У меня, например, он составлял менее пятидесяти часов на всех типах самолетов. Понятно, что, чем больше налет, тем свободнее летчик чувствует себя в полете, увереннее и без напряжения управляет машиной. Большое значение для благополучного исхода полета имеет боевой опыт, которого у нас в полку ни у кого не было. Одной только теории, то есть знания, как надо выполнять тот или иной маневр в зоне зенитного огня или при уклонении от атак истребителей, конечно, мало. Необходимо прочувствовать это практически и вводить в строй молодых постепенно, а не всех сразу.

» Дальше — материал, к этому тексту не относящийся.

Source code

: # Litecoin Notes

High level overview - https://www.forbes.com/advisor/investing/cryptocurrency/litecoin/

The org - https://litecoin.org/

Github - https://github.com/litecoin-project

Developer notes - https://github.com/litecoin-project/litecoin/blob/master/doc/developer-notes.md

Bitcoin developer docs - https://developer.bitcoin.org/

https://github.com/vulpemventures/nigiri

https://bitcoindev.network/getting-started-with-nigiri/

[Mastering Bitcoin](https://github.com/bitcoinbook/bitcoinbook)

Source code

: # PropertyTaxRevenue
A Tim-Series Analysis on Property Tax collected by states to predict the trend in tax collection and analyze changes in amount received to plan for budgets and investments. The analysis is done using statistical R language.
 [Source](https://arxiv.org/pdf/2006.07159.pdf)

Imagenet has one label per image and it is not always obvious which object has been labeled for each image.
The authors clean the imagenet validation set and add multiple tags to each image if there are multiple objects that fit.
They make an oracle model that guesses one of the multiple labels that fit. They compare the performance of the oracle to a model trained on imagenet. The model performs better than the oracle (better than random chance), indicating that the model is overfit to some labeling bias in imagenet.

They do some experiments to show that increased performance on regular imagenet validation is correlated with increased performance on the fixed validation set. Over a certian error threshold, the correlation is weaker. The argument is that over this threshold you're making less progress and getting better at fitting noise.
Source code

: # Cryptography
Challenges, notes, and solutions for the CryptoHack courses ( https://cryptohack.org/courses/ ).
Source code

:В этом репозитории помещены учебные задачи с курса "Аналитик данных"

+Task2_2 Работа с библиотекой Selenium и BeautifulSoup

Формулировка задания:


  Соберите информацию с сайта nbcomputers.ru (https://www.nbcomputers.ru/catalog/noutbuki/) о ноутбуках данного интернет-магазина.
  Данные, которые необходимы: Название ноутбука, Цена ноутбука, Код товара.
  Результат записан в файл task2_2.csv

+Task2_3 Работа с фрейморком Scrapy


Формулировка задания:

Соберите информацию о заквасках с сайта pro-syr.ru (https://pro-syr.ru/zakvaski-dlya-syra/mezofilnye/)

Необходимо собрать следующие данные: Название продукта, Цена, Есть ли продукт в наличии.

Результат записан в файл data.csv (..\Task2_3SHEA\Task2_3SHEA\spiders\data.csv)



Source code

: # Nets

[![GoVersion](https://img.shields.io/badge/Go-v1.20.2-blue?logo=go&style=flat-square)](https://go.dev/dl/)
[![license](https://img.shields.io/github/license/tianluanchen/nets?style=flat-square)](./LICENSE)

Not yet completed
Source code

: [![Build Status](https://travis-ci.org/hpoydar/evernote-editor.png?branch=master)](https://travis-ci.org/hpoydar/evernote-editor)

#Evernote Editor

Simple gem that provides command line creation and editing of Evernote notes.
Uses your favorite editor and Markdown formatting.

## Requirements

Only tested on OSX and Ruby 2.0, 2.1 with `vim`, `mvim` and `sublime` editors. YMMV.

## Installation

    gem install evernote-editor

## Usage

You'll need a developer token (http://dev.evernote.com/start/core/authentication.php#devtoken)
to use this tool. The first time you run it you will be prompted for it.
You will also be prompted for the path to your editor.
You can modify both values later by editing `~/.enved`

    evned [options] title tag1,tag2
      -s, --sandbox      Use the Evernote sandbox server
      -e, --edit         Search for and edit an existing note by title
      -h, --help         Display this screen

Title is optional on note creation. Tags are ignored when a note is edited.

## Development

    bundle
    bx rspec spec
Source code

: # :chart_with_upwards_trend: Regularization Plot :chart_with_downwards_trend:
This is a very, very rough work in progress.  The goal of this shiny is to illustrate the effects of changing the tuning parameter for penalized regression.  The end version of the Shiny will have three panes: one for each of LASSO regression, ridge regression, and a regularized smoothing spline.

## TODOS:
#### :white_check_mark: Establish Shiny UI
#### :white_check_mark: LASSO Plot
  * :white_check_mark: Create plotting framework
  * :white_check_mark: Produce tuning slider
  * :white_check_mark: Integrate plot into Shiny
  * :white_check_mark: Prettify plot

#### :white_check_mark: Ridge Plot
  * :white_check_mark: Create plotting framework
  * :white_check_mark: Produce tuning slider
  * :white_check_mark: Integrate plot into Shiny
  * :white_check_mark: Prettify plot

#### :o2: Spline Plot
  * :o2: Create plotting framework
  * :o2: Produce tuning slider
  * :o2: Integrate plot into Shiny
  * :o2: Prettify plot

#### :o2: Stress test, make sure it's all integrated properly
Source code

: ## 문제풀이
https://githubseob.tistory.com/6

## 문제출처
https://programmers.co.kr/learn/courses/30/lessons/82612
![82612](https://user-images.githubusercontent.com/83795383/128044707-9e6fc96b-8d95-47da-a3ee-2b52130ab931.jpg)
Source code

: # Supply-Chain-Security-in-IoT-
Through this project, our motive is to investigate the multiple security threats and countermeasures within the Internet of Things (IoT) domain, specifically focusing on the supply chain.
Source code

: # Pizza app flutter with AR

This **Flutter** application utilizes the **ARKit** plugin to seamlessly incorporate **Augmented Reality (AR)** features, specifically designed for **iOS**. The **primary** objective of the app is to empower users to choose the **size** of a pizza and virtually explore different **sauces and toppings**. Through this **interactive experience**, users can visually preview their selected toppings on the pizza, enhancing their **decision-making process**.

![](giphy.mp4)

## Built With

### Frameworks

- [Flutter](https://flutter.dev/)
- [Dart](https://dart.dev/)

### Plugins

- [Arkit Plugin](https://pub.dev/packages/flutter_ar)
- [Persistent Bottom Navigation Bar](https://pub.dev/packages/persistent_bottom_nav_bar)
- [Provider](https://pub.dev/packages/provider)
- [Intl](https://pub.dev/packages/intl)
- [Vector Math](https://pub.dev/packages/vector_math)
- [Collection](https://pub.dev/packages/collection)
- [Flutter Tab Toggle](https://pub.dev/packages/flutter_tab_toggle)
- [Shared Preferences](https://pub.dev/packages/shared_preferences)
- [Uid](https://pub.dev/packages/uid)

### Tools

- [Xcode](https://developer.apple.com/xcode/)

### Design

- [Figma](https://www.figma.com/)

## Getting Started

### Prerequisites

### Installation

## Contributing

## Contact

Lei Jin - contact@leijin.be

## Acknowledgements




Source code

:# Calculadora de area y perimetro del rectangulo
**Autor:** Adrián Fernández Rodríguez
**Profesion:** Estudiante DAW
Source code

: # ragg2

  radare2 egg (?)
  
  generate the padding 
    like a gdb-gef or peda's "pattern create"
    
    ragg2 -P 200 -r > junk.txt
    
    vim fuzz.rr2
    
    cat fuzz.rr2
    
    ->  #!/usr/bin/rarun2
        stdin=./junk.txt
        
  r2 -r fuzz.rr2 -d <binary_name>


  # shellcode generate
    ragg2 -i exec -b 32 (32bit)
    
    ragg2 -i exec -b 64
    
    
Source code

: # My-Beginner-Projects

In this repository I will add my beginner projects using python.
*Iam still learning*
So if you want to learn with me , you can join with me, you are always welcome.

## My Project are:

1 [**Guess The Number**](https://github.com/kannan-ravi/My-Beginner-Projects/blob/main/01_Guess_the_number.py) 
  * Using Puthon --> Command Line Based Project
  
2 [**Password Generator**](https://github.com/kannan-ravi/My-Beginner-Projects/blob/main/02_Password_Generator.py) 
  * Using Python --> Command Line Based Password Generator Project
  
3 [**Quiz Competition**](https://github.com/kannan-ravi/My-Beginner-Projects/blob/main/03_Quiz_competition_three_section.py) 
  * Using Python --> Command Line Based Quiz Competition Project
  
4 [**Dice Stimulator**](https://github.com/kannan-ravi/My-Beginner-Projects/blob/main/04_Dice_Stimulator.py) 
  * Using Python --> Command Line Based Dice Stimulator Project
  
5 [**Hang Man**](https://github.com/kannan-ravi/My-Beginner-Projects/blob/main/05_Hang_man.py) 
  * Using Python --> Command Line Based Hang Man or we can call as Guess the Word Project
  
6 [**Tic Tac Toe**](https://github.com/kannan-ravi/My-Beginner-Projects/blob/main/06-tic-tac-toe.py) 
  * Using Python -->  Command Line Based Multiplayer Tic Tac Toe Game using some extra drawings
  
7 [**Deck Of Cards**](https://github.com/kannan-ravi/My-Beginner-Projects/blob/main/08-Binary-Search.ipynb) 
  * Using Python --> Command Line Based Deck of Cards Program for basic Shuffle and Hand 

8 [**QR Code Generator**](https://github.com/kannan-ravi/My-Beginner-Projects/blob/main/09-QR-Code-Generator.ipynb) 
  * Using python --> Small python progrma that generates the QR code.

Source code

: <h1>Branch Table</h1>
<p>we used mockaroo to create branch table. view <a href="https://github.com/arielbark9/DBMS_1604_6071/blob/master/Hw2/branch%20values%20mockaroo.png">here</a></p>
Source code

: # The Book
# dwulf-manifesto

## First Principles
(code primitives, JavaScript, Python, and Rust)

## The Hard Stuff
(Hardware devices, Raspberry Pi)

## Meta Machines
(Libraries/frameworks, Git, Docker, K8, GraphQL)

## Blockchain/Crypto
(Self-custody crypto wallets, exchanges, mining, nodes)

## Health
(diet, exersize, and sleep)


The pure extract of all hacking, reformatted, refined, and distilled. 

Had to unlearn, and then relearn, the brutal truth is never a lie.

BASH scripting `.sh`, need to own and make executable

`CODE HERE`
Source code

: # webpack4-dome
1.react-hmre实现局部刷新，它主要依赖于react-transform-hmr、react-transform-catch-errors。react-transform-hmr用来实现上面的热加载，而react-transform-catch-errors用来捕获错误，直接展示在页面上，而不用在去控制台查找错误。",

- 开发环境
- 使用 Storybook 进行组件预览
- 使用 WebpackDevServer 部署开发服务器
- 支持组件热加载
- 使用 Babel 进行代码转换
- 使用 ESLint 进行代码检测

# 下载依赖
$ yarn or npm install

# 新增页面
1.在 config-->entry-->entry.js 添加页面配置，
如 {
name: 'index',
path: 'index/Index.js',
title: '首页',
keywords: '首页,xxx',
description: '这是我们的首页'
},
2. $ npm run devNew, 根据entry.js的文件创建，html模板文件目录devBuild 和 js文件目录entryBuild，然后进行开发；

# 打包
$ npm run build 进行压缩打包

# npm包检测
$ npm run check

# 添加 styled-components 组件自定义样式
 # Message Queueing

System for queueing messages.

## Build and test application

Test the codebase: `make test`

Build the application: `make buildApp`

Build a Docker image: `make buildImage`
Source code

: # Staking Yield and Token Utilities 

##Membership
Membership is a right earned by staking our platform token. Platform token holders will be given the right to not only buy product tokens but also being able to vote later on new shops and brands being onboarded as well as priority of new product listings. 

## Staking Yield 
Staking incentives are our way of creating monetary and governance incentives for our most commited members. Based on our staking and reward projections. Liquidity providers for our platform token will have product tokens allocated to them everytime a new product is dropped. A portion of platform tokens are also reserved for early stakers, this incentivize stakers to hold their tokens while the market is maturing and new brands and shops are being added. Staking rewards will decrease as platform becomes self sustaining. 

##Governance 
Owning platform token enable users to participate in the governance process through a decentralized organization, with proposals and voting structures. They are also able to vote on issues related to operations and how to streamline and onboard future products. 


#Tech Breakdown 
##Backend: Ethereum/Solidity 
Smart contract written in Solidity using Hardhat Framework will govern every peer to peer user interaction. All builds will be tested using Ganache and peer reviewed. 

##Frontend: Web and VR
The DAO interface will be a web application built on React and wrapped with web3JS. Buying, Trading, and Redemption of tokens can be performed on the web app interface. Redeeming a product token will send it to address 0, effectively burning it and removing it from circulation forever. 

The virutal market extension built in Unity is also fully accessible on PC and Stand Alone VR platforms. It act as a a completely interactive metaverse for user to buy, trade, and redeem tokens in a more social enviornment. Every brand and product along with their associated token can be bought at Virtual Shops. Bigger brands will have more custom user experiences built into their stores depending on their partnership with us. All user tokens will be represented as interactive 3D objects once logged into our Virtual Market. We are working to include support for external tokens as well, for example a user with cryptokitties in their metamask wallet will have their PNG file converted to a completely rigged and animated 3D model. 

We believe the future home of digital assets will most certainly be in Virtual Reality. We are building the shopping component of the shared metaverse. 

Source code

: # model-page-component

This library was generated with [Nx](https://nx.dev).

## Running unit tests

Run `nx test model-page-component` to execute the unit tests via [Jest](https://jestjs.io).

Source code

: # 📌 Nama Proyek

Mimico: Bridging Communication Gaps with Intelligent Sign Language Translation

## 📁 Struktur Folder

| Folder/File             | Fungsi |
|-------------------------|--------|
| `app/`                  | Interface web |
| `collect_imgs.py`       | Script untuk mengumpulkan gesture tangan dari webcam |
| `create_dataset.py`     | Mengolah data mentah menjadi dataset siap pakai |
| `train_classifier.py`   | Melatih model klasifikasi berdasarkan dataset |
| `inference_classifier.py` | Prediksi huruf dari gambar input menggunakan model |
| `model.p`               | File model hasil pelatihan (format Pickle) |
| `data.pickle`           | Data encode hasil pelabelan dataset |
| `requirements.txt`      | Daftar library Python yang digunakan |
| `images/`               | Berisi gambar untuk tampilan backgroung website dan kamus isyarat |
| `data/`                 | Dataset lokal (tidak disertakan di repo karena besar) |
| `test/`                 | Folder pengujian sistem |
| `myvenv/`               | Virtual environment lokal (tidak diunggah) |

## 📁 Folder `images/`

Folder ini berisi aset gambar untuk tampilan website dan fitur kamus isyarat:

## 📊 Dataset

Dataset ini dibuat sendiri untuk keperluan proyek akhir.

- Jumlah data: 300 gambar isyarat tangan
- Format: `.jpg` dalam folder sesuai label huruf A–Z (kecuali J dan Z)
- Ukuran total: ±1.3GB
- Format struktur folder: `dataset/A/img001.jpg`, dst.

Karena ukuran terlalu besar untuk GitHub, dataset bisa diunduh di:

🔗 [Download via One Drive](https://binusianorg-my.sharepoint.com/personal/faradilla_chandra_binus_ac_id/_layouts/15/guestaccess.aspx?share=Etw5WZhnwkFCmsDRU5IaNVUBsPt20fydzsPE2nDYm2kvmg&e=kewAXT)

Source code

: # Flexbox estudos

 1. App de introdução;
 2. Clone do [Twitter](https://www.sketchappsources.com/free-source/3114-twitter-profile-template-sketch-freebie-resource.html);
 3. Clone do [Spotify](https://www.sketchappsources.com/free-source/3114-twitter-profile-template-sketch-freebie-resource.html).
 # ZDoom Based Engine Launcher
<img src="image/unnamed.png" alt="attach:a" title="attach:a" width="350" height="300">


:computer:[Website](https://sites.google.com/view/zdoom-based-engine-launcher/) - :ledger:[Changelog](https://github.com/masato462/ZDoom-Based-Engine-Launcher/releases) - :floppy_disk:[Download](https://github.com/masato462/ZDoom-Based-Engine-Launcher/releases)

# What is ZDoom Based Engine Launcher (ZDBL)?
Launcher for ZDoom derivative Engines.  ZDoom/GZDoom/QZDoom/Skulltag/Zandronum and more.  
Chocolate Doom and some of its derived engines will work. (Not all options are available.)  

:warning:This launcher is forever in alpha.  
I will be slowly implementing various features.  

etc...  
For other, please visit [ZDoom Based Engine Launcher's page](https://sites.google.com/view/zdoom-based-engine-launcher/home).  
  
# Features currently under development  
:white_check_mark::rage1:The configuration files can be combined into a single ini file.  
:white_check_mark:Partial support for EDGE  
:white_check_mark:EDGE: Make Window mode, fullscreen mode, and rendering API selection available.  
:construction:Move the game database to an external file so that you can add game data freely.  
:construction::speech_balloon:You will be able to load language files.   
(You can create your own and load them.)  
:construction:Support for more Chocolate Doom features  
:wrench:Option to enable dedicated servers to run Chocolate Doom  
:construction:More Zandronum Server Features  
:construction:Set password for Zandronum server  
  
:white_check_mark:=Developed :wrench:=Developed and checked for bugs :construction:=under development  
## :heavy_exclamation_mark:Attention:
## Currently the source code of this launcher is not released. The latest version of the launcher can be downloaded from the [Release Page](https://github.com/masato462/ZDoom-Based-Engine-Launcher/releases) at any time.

В первом боевом вылете мне пришлось практически прочувствовать, что такое зенитки и истребители. Проанализировав весь полет на земле, я сделал для себя такой вывод: нельзя дремать и долго соображать, что и как делать. Секунда промедления – это уже много. На любую вводную должна быть мгновенная реакция. За время моего отсутствия в нашей эскадрилье погиб командир звена лейтенант Стегний. Заместитель командира АЭ лейтенант Марченко оказался в Тульском военном госпитале, куда попал в обгоревшем состоянии.